EXERCISE GOAL :: Copy out the lines below word for word, leaving out the pictures.
+ + + +
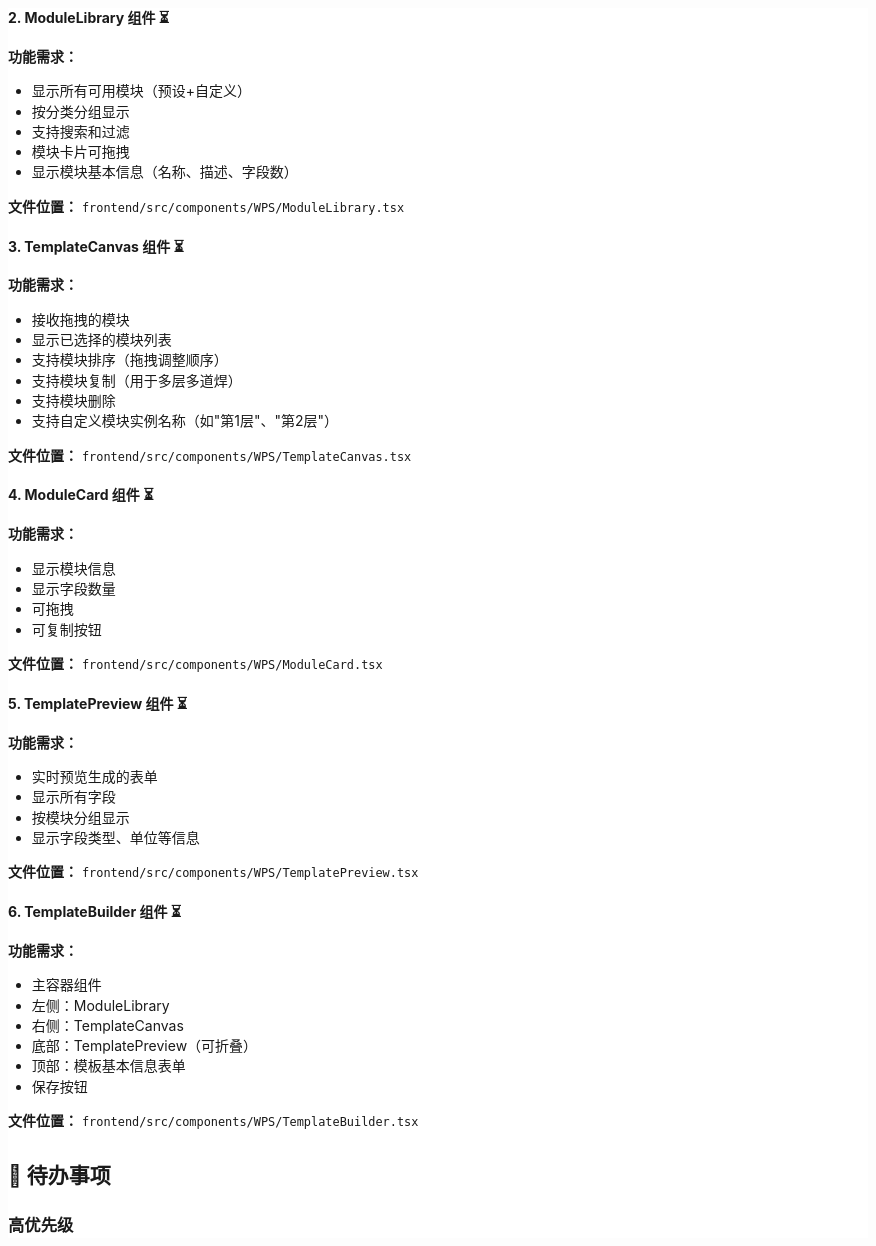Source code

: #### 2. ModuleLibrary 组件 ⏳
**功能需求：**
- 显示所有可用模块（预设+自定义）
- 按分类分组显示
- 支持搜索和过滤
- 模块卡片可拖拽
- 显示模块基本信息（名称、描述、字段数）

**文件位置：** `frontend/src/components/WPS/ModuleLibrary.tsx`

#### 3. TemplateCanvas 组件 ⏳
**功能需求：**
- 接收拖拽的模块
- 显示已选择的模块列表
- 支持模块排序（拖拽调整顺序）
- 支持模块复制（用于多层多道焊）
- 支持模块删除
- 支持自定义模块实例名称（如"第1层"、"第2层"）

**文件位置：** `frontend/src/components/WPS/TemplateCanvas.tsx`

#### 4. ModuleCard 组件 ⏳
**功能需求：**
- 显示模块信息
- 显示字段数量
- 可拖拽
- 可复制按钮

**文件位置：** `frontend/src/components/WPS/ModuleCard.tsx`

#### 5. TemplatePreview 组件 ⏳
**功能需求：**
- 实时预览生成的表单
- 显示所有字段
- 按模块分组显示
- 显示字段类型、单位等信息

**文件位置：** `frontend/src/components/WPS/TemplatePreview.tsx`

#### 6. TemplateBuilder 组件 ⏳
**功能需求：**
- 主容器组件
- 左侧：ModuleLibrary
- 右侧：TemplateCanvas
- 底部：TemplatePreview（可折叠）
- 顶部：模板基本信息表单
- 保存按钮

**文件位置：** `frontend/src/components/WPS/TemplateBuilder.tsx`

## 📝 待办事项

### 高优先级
+ + + +
REPLY TO THE EXERCISE ::
Source code

: #### 2. ModuleLibrary 组件 ⏳
**功能需求：**
- 显示所有可用模块（预设+自定义）
- 按分类分组显示
- 支持搜索和过滤
- 模块卡片可拖拽
- 显示模块基本信息（名称、描述、字段数）

**文件位置：** `frontend/src/components/WPS/ModuleLibrary.tsx`

#### 3. TemplateCanvas 组件 ⏳
**功能需求：**
- 接收拖拽的模块
- 显示已选择的模块列表
- 支持模块排序（拖拽调整顺序）
- 支持模块复制（用于多层多道焊）
- 支持模块删除
- 支持自定义模块实例名称（如"第1层"、"第2层"）

**文件位置：** `frontend/src/components/WPS/TemplateCanvas.tsx`

#### 4. ModuleCard 组件 ⏳
**功能需求：**
- 显示模块信息
- 显示字段数量
- 可拖拽
- 可复制按钮

**文件位置：** `frontend/src/components/WPS/ModuleCard.tsx`

#### 5. TemplatePreview 组件 ⏳
**功能需求：**
- 实时预览生成的表单
- 显示所有字段
- 按模块分组显示
- 显示字段类型、单位等信息

**文件位置：** `frontend/src/components/WPS/TemplatePreview.tsx`

#### 6. TemplateBuilder 组件 ⏳
**功能需求：**
- 主容器组件
- 左侧：ModuleLibrary
- 右侧：TemplateCanvas
- 底部：TemplatePreview（可折叠）
- 顶部：模板基本信息表单
- 保存按钮

**文件位置：** `frontend/src/components/WPS/TemplateBuilder.tsx`

## 📝 待办事项

### 高优先级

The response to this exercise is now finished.